Especially in Times of Conflict, Educate for Peace
by Mohammad Darawshe
While the current war between Hamas and Israel is focused on Palestinians who live outside the borders of Israel, its impact on Arab Israelis cannot be ignored. Arab Israelis live within the State of Israel’s internationally recognized borders and became Israelis as a result of the invitation extended to them by the founders of the state in the Declaration of Independence.
This population—often called Arab Israelis or Palestinian Israelis—was granted citizenship and promised equal treatment, politically and socially. And yet, after 76 years, Jews and Arabs in Israel still live separately for the most part. This reality invites tension and mistrust, as we witnessed in the years 2000 and 2021, when violence broke out between Israeli Jews and Israeli Arabs.
Givat Haviva Educational Institute—whose tagline is Shared Society, Shared Future—founded the first peace education institution in the Middle East in 1963. It was based on the idea that Jews and Arabs—Israelis and Palestinians—are destined to live together, regardless of the final political framework of the State of Israel.
Givat Haviva led the way in recognizing the impact of the broader regional context of Israeli-Palestinian relations on Jewish-Arab relations inside Israel. The organization started by attempting to break the Jewish-Arab divide with language education: teaching Arabic to Israeli Jews, and Hebrew to Israeli Arab citizens. With time, it incorporated programs based on the Contact Hypothesis, a psychological concept that states that contact between groups in the right settings can reduce prejudice, stereotypes, and discrimination, especially between majority and minority groups. Givat Haviva brought Arab and Jewish youth together in order to have their first encounter with the other in an appropriate way.

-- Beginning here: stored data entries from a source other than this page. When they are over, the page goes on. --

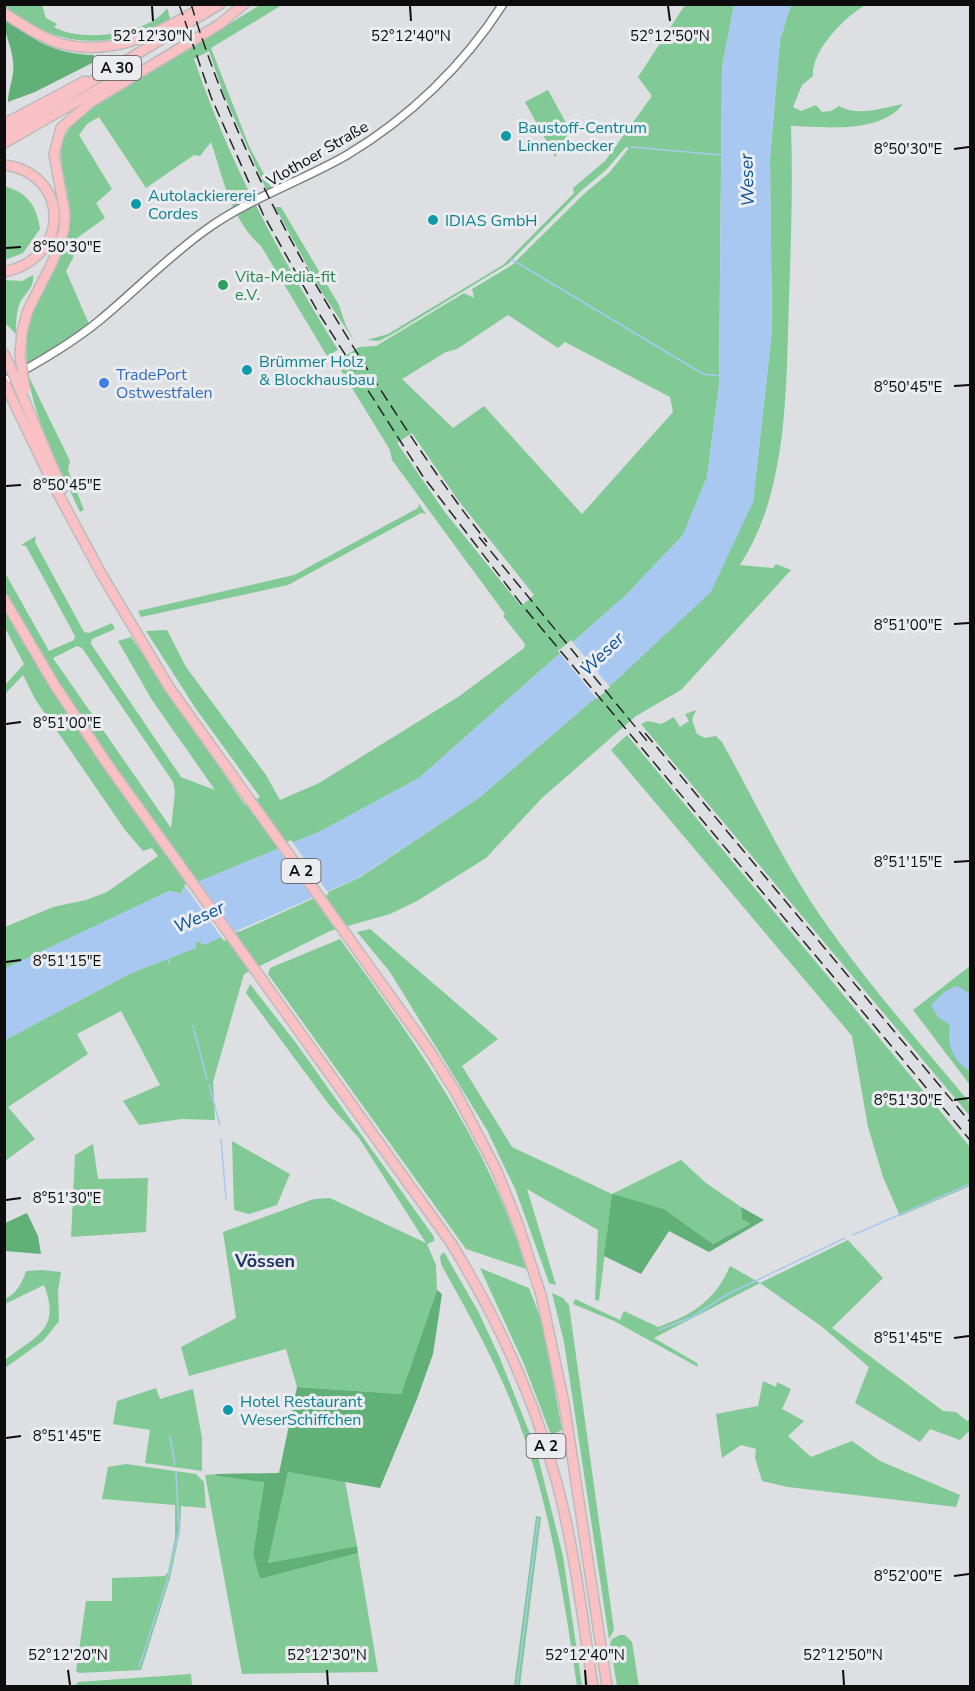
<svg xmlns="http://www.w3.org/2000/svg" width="975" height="1691" font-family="'Nunito Sans',sans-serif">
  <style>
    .green { fill: #81ca95; fill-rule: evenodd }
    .forest { fill: #60b078 }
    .water { fill: #a8c8f2 }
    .pier { fill: #dddfe2 }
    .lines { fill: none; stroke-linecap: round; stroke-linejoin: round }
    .stream { stroke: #a8c8f2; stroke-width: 1.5 }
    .secondary-casing { stroke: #7c7e81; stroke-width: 10 }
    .motorway-casing { stroke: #bbbbbc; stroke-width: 12 }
    .secondary { stroke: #fff; stroke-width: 7 }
    .motorway { stroke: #fac1c4; stroke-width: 9 }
    .rail { stroke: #242425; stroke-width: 1.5; stroke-dasharray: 12 6; stroke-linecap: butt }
    .motorway-bridge-casing { stroke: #bbbbbc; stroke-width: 12; stroke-linecap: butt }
    .motorway-bridge { stroke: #fac1c4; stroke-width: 9 }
    .ticks { fill: none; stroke: #0d0d0e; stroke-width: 2 }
    .culture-dot { fill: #0f9aa8; stroke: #eaecef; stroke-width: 2 }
    .leisure-dot { fill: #2e9e5b; stroke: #eaecef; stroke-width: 2 }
    .shop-dot { fill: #3f7fe0; stroke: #eaecef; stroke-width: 2 }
    .labels { text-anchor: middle; stroke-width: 6; stroke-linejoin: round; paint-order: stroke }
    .shield { fill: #eaecef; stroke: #4f5052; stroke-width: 1.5 }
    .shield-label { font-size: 15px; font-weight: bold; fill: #0d0d0e }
    .culture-label { font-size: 16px; fill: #0d838f; stroke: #eaecef; text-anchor: start }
    .street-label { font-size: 16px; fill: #0d0d0e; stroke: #eaecef }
    .leisure-label { font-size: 16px; fill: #27864d; stroke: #eaecef; text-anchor: start }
    .shop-label { font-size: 16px; fill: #366cbe; stroke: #eaecef; text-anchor: start }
    .water-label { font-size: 18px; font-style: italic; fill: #034e9d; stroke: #eaecef }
    .neighbourhood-label { font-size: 18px; font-weight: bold; fill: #1f3269; stroke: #eaecef }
    .ticks-label { font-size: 15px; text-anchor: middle; fill: #0d0d0e; stroke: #eaecef; stroke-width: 6; stroke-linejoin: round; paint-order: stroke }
  </style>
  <rect width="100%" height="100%" fill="#dddfe2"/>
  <!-- green -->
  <path class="green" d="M4 5H42L46 18 57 24 54 27C81 43 149 35 167 8L171 21C124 41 81 51 34 26 24 21 11 13 4 5Z
    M260 5H282L211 48 249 146 273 191 266 189 224 95 209 51 194 59C229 162 280 257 338 350L327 356 261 246C231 220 223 178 211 142L200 156 194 155 146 188 99 117 87 124 79 135 112 189 96 203 105 218 77 238 73 258 66 271 92 331 27 373 70 461 68 470 84 510 80 512C53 452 11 381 32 313 42 284 64 261 69 230 77 183 37 151 85 112Z
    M685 5H734L722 67 719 385 707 477 683 535 625 596 419 778 321 831 183 888 182 894 169 891 5 969V927L53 907 86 900 107 892 158 856 152 848 143 851 125 830 35 699 23 675 5 694V685L24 664 5 628 4 571 49 651 74 640 75 636 26 546 21 545 36 536 35 542 84 632 89 633 112 623 115 629 92 639 91 644 181 777 215 790 152 700 118 641 131 637 245 805 260 797 196 709 146 631 167 630 186 667 266 775 280 800 319 783 458 697 524 648 525 644 503 616 505 614 392 460 390 450 336 362 359 347 376 346 464 293 474 298 472 289 512 265 585 193 609 173 629 148 626 147 606 170 582 190 508 264 391 335 379 341 367 340 388 334 503 265 574 193 573 188 605 161 652 96 638 77ZM508 315 558 348 565 342 670 397 673 412 582 514 484 406 453 428 402 379 446 352 457 349ZM412 433 458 500 534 595 521 606 444 511 397 443ZM77 646 82 648 173 782 175 792 171 828 53 658Z
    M791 5H866C845 16 811 51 813 76L802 85 793 107 801 111 816 105 822 112 831 111 839 106C857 117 882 108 903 104 880 134 824 127 791 126 793 184 791 242 789 299 786 386 789 490 740 565L773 568 776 564 791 570 681 690 636 716 542 798 486 858 417 901 390 914 330 931 244 974 213 1082 215 1120 182 1119 139 1125 123 1101 160 1085 121 1011 77 1034 88 1054 8 1107 35 1139 5 1161V1040L131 973 195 948 197 940 241 931 359 878 480 797 623 674 753 502 772 330 770 159 780 40Z
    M548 90 570 130 555 157 525 102Z
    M4 186C27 192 37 206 40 229L23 253 5 260Z
    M275 207H281L339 305 346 326 355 342 321 291Z
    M33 275C35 289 23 294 19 305 16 315 16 324 16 334L5 323V280L22 281Z
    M419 504 426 514 421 513 288 585 141 617 138 611 294 575 418 508Z
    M696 710 692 720 697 734 705 738 716 736 722 742C752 796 778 851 811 902 858 973 916 1038 970 1103V1116L641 724 648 721 661 724 674 717 680 727 689 721 685 714Z
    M627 735 970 1147V1186L900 1216 883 1177 868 1127 852 1036 611 750Z
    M370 929 498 1039 462 1066 512 1147 612 1194 681 1160 706 1183 741 1207 742 1219 750 1224 713 1244 664 1209 612 1195 599 1301 595 1300 598 1230 527 1189 556 1285 549 1283 516 1191 487 1130 390 972 357 932Z
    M340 939C414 1041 491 1146 526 1269L466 1249 268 974 270 968Z
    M970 966V1085L913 1010Z
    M250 984 296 1043 434 1237V1241L427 1244 436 1265 437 1290 401 1394 297 1387 286 1349 189 1376 181 1347 236 1318 223 1232 314 1199 330 1198 426 1243 359 1138 330 1106 246 993Z
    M232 1141 290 1174 277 1205 249 1214 234 1210Z
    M93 1144 98 1179 148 1178 146 1232 71 1237 75 1155Z
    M848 1240 883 1278 832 1328 943 1411 956 1412 967 1421 970 1419V1430L960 1440 930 1429 920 1442 855 1403 869 1367 821 1326 760 1283 654 1338 697 1363 698 1367 614 1321 573 1304 575 1299 620 1320 624 1311 658 1327C692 1315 715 1301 730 1266L760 1283Z
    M444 1252 478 1311 499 1356 536 1449 563 1556 582 1686H577C564 1597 550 1505 518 1420 498 1365 469 1315 441 1264L440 1256Z
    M480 1268 529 1288 543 1325 562 1430 551 1435 524 1364Z
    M42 1270 61 1272 58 1291 59 1321 44 1340 5 1368V1360C37 1335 61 1330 44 1285L5 1304V1299C17 1293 22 1283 26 1271Z
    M552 1293 563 1298 569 1305 614 1630 609 1639 564 1342Z
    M763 1381 776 1387 777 1382 791 1389 782 1409 804 1421 788 1436 811 1457 852 1441 880 1461 960 1495 956 1507 788 1487 762 1481 755 1458 756 1449 741 1445 722 1458 716 1414 758 1406Z
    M156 1388 160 1399 193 1389 202 1438V1471L145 1463 150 1430 113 1424 117 1401Z
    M126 1464 196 1474 204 1482 206 1508 181 1506 180 1531 170 1578 141 1670 79 1673 76 1671 86 1601H112V1578L165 1576 168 1572 175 1538V1505L102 1499 108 1467Z
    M288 1472 345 1481 357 1546 268 1563Z
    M217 1474V1476L264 1481 253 1555 260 1579 358 1553 378 1672 242 1674 205 1475Z
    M536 1516 541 1517 520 1686H514Z
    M620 1635H625L632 1642 639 1686H617L610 1644 612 1639Z
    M191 1674 192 1686H75L78 1682Z"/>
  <!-- forest -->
  <path class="forest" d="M4 19C36 41 54 54 94 55L92 63 35 92 8 102C8 88 15 76 13 62 12 46 4 35 4 19Z
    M612 1194 664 1209 713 1244 750 1224 742 1219 741 1207 764 1220 709 1252 669 1231 641 1274 604 1256Z
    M27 1213 38 1236 41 1254 5 1251V1223Z
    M437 1290 442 1294 433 1354 417 1399 380 1488 288 1472 268 1563 357 1546 358 1553 260 1579 253 1555 264 1482 217 1476V1474L279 1473 297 1387 401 1394Z"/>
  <!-- water -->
  <path class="water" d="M734 5H791L780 40 770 159 772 330 753 502 711 592 623 674 480 797 358 878 204 945 196 940V948L131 973 5 1040 4 969 169 891 183 894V888L321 831 419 778 625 596 683 535 707 477 719 385 722 68Z
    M957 986 970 994 969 1070C953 1062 946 1042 950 1025L938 1017 931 1005 944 992Z"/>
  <!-- pier -->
  <path class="pier" d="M571 640 610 687 597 699 558 651Z
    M291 840 329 894 315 901 276 846Z
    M197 879 238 936 224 941 184 885Z"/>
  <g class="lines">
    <!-- stream -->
    <path class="stream" d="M631 147 721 155
      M511 259 703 374 719 376
      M168 959 170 965
      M193 1026 207 1079
      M209 1085 220 1125
      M221 1139 226 1199
      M853 1235 970 1184
      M659 1330 692 1317 726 1295 845 1238
      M170 1436 175 1465
      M139 1667 167 1581 179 1530 176 1472
      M517 1686 538 1519"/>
    <defs>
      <path id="secondary" d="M4 381C38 363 71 344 100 320 136 290 169 256 207 229 250 198 302 181 347 155 409 118 464 65 503 4"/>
      <path id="motorway" d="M4 13C21 24 43 39 62 44 115 57 164 31 207 4
        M4 124 85 81
        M4 134 220 4
        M4 143 130 71
        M4 165C70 173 72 258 4 272
        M4 354 10 366
        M20 355 22 332 28 310 52 263 64 230 65 214 54 154 61 128 91 102 220 24 244 4
        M4 382 55 488 102 575 169 687 429 1050 455 1091 496 1169 518 1224 541 1295 564 1403 607 1686
        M20 390 62 489
        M4 599 54 684 108 765 451 1243C496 1316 532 1393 555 1476 574 1544 582 1616 593 1686"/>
    </defs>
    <!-- secondary casing -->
    <use href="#secondary" class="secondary-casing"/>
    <!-- motorway casing -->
    <use href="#motorway" class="motorway-casing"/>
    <!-- secondary -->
    <use href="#secondary" class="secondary"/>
    <!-- motorway -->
    <use href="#motorway" class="motorway"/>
    <!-- rail -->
    <path class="rail" d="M179 4 211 97 263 214 318 312 422 475 522 605 970 1140
      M191 4C232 139 297 260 373 378 409 434 445 489 487 542
      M479 537 647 741
      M645 733 970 1122"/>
    <defs>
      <path id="motorway-bridge" d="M20 355 25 389
        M10 366 20 390"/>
    </defs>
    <!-- motorway-bridge casing -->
    <use href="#motorway-bridge" class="motorway-bridge-casing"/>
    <!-- motorway-bridge -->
    <use href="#motorway-bridge" class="motorway-bridge"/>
  </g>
  <!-- ticks -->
  <path class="ticks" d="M152 6 153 21M410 6 411 21M668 6 670 21M954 149 969 147M6 248 21 247M954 386 969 385M6 486 21 485M954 624 969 623M6 724 21 722M954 862 969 861M6 962 21 960M954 1100 969 1098M6 1200 21 1198M954 1338 969 1336M6 1438 21 1436M954 1576 969 1574M68 1670 70 1685M327 1670 328 1685M585 1670 586 1685M843 1670 844 1685"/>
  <!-- markers -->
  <g class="culture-dot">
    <circle cx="506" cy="136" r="6"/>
    <circle cx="136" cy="204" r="6"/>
    <circle cx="433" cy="220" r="6"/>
    <circle cx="247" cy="370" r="6"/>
    <circle cx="228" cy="1410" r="6"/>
  </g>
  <circle class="leisure-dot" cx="223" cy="285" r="6"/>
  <circle class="shop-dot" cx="104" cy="383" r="6"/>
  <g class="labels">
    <!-- shield labels -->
    <g class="shield">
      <rect x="93" y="56" width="48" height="24" rx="4.5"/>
      <rect x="281.5" y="859" width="39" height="24" rx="4.5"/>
      <rect x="526.5" y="1434" width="39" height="24" rx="4.5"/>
    </g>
    <g class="shield-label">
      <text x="117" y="73">A 30</text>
      <text x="301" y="876">A 2</text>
      <text x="546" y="1451">A 2</text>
    </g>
    <!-- culture labels -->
    <g class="culture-label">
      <text x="518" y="133">Baustoff-Centrum<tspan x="518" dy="18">Linnenbecker</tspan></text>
      <text x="148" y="201">Autolackiererei<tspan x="148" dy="18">Cordes</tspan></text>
      <text x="445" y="226">IDIAS GmbH</text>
      <text x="259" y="367">Brümmer Holz<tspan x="259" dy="18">&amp; Blockhausbau</tspan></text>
      <text x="240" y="1407">Hotel Restaurant<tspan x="240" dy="18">WeserSchiffchen</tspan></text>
    </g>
    <!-- street labels -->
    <g class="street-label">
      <text transform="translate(317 153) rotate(-30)" y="6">Vlothoer Straße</text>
    </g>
    <!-- leisure labels -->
    <g class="leisure-label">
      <text x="235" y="282">Vita-Media-fit<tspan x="235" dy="18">e.V.</tspan></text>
    </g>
    <!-- shop labels -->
    <g class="shop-label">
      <text x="116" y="380">TradePort<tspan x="116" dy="18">Ostwestfalen</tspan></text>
    </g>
    <!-- water labels -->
    <g class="water-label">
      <text transform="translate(747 180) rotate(-92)" y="6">Weser</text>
      <text transform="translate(602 654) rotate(-44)" y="6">Weser</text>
      <text transform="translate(199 917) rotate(-24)" y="6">Weser</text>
    </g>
    <!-- neighbourhood labels -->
    <g class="neighbourhood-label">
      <text x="265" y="1267">Vössen</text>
    </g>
  </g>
  <g class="ticks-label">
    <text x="153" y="41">52°12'30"N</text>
    <text x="411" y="41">52°12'40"N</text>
    <text x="670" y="41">52°12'50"N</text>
    <text x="908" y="154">8°50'30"E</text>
    <text x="67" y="252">8°50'30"E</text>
    <text x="908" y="392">8°50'45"E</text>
    <text x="67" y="490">8°50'45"E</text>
    <text x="908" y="630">8°51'00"E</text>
    <text x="67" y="728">8°51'00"E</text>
    <text x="908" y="867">8°51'15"E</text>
    <text x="67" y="966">8°51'15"E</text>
    <text x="908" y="1105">8°51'30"E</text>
    <text x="67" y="1203">8°51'30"E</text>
    <text x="908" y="1343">8°51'45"E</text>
    <text x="67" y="1441">8°51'45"E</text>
    <text x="908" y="1581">8°52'00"E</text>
    <text x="68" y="1660">52°12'20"N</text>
    <text x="327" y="1660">52°12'30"N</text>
    <text x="585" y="1660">52°12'40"N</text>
    <text x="843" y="1660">52°12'50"N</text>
  </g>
  <!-- border -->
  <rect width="975" height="1691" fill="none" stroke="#0d0d0e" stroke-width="12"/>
</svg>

Today Givat Haviva facilitates more than 70% of these encounters in Israel. It also brings together Arab and Jewish teachers, school principals, mayors, business leaders, and other professionals to look for mutual interests. It looks for places of potential cooperation in order to create more islands of success in these relations, as has been done in Israel’s medical industry, academia, and a few additional arenas. Unfortunately, many other areas have yet to find success, like the ongoing separation in the educational and residential systems. Here, there continue to be many policies and practices of discrimination against Arab citizens.
In this time of crisis, Givat Haviva has tried to reduce the current damage by continuing to facilitate encounters between Jewish and Arab youth who knew each other before October 7th. Unfortunately, encounters between new groups that have never met before have had to be put on hold, because those would likely devolve into narrative and identity debates without building trust and humanizing each other first. Breaking initial stereotypes is essential for any dialogue and provides a better ecosystem for potential success, even if it ends with people “agreeing to disagree.”
Givat Haviva’s most successful programs are the ones that have longevity. Their Children Teaching Children program pairs Jewish and Arab classrooms together for a period of three years. During that time, kids meet every month to study civics, geography, Arabic, and Hebrew together. The racism rate amongst these kids is 80% lower than the average among Jewish and Arab counterparts who never meet.
In addition, the cross-sector teachers’ program helps send Jewish teachers to Arab schools, and Arab teachers to Jewish schools. Since the program began in 2005 with just six teachers, it has grown to nearly 2,500 teachers. For 93% of kids who learn with a cross-sector teacher, it becomes their only meaningful encounter with the other, and in 68% of the cases this encounter changes their perspective of the other from negative to positive.
In these times of crisis, we need to rebuild the Israeli education systems to place peace and sustainable development at the core. Lesson plans and learning materials can plant the seeds of reintegration, both into a stable society and into a future national education system. Cross-cutting themes of conflict resolution, alongside other core values like gender equality and sustainability, should be built into all education programs, whether in Jewish schools or Palestinian schools.